One of the wonderful aspects of the Western liturgy that the Lutheran church has inherited is the retention of the Magnificat antiphons. The Magnificat, the canticle sung by Mary in Luke 1:46–55, is sung at Vespers every day, and it is bookended by an antiphon proper to the day. These antiphons place the Magnificat within the context of the liturgical year. The most beautiful of the Magnificat antiphons are the so-called “Great O Antiphons,” which are sung on each of the last seven days prior to Christmas (beginning on December 17 every year). These ancient, magnificent chants each highlight a specific Messianic prophecy, ending with an entreaty that the Messiah would “come and…” accomplish something relating to that prophecy.

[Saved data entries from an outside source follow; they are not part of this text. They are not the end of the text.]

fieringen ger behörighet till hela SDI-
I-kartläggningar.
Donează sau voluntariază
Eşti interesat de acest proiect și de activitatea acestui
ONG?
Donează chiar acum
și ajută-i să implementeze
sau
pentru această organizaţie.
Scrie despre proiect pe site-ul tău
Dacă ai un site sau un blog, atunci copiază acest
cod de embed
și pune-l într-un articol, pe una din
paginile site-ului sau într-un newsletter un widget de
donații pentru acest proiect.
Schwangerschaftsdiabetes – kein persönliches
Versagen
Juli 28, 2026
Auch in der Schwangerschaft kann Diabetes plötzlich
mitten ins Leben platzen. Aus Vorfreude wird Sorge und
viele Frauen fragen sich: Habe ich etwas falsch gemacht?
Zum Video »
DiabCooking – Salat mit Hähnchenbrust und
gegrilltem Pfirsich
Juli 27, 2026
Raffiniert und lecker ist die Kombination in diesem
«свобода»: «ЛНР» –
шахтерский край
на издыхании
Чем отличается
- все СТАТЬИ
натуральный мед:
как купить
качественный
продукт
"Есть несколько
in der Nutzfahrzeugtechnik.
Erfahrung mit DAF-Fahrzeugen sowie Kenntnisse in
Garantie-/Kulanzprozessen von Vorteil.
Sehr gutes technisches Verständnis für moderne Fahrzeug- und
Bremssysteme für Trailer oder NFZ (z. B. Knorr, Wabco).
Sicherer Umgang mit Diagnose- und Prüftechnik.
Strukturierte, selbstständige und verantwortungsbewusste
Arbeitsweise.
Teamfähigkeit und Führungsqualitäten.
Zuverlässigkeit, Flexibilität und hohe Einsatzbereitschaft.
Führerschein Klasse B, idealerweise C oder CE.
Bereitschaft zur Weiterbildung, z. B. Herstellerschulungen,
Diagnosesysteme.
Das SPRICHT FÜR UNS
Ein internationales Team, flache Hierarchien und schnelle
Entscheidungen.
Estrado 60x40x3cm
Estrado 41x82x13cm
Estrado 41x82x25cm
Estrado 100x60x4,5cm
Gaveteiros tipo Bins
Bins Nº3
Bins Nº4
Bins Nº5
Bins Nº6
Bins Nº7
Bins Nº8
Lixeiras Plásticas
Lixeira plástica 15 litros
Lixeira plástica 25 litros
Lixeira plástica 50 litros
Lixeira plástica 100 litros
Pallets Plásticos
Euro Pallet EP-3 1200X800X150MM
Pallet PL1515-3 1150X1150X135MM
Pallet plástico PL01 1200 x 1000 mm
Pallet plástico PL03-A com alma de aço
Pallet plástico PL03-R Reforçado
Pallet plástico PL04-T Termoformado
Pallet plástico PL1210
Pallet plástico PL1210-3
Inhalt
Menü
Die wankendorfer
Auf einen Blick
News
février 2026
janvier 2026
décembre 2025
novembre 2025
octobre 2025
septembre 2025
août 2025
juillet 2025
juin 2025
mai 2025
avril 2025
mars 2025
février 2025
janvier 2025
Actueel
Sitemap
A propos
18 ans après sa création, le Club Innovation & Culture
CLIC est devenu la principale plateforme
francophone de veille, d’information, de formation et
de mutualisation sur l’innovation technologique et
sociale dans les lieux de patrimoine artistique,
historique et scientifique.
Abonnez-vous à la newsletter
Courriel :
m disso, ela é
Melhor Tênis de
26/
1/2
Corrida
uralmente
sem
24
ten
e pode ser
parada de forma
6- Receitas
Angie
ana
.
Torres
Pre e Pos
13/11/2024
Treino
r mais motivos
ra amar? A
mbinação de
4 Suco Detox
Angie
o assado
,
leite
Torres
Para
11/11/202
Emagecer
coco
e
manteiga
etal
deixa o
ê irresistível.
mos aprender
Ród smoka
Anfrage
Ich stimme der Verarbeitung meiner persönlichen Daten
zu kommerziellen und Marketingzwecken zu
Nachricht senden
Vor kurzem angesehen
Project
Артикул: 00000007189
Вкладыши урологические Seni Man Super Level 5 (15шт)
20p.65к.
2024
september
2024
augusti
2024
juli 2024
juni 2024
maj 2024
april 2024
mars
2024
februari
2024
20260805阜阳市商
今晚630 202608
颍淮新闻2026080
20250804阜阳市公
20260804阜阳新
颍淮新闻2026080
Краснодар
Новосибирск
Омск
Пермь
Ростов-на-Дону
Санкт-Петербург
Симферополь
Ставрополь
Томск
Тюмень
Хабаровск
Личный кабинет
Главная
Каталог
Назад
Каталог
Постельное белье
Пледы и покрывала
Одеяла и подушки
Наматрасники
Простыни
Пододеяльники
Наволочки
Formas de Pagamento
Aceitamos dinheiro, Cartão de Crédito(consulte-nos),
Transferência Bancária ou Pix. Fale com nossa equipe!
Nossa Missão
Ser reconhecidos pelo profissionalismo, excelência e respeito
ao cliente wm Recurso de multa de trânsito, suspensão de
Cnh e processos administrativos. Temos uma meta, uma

FLC’s final Vespers in Advent 2018 will be on December 19, and so the cantor will chant the proper Great O Antiphon for the day, “O radix Jesse”:
O Root of Jesse, which standest for an ensign of the people, at whom kings shall shut their mouths, to whom the Gentiles shall seek: come and deliver us, and tarry not.
This antiphon recalls Isaiah’s prophecy (ch. 11) that “there shall be a root of Jesse, which shall stand for an ensign of the people; to it shall the Gentiles seek: and his rest shall be glorious. And it shall come to pass in that day, that the Lord shall set his hand again the second time to recover the remnant of his people… and shall assemble the outcasts of Israel, and gather together the dispersed of Judah from the four corners of the earth… And there shall be an highway for the remnant of his people, which shall be left… like as it was to Israel in the day that he came up out of the land of Egypt.” This remarkable prophecy applies directly and specifically to Christ and to His Church, which is become through baptism God’s chosen people, the spiritual descendant of Israel: God will indeed deliver His Church, scattered across the earth, to Himself just as He delivered Israel out of Egypt.
These beautiful Antiphons were made by John Mason Neale into the familiar hymn “O Come, O Come, Emmanuel” (LSB 357): each stanza is a versification of one of the O Antiphons. That these Antiphons were intended to be comprehended all together within the context of the waning days of Advent is evident from the fact that their Latin titles form a significant reverse acrostic. In reverse order, they are: O Emmanuel—O Rex Gentium—O Oriens—O Clavis David—O Radix Jesse—O Adonai—O Sapientia. The acrostic forms the Latin words ERO CRAS: “I will be tomorrow.”
You are most encouraged to pray the Great O Antiphons yourself, partaking in this ancient, venerable tradition of the Church. They can be found most readily in LSB, on the page opposite Neale’s hymn, and pointed for use with the LSB psalm tones. To sing them with their haunting Gregorian melodies, you may use the Brotherhood Prayer Book.